Two days after the war in Korea began, the U.S., worried that it would “lose” Korea like China to communists, took the matter to the UN Security Council. (President Harry Truman decided that, as a “bandit incursion,” the war was not a matter for Congress.) Boycotted by the Soviet Union, the Council passed a resolution condemning North Korea’s action and calling on UN members to bring the hostilities to an end.

A Korean girl with her brother trudges past a U.S. tank in Haengju, South Korea.
Photo: NARA

Critics would charge that the UN operation was nothing more than a U.S. military campaign in masquerade. Under the UN-mandated command of General Douglas MacArthur, commander-in-chief of U.S. forces in the Far East, American troops landed on September 15, 1950 at Inchon, a port city in western Korea, cutting off North Korean forces in the middle. UN forces at Pusan then charged from the south. Joining up with MacArthur, the combined group regained control of Seoul on September 28 and stormed northwards.

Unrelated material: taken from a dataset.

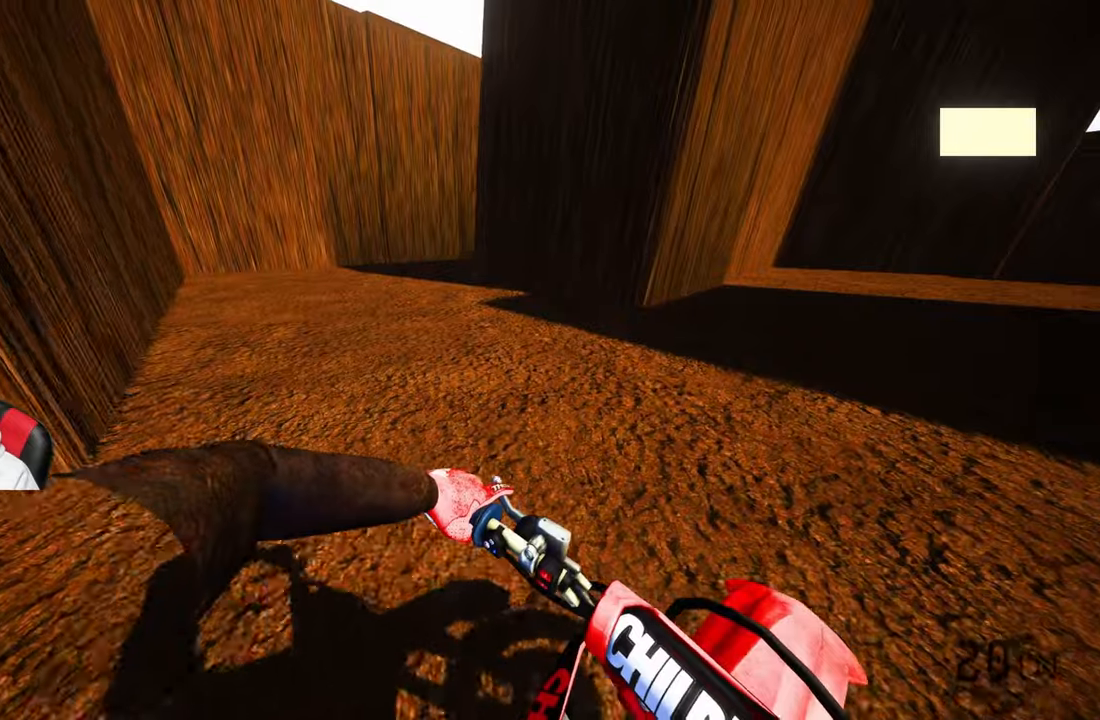
{"buttons": ["R2"], "left_stick": "center", "right_stick": "center", "events": [[200, "DPAD_LEFT", "up"], [350, "R2", "down"]]}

Taken by surprise, Kim Il Sung called “a great strategic retreat.” South Korea’s Rhee hailed MacArthur as “the savior of our race.” The opening months of the struggle had cost some 111,000 South Korean lives, destroyed 314,000 homes, and left 57,000 people missing. U.S. dead totaled 6,954, with 13,659 wounded. It was only the beginning.

A bridge and North Korean tank destroyed by bombs outside of Suwon, South Korea.
Photo: NARA

Technically, the UN command had fulfilled its mission: restoring the sovereignty of South Korea. But with North Korean forces on the run, the chance of ridding Korea altogether of its communist leaders loomed large for the U.S. Washington was using the new foreign policy of containment, which argued that communist governments would eventually collapse if they could not expand into other countries, to justify the war. After the triumph of Mao Zedong in China 1949, toppling the regime of Kim Il Sung in North Korea was a chance Washington found too good to pass up.

South Korean forces crossed the 38th parallel into North Korea on September 28. Eleven days later, MacArthur, who had once declared that he would defend Korea from communists “as I would California,” followed. It would prove a fateful step.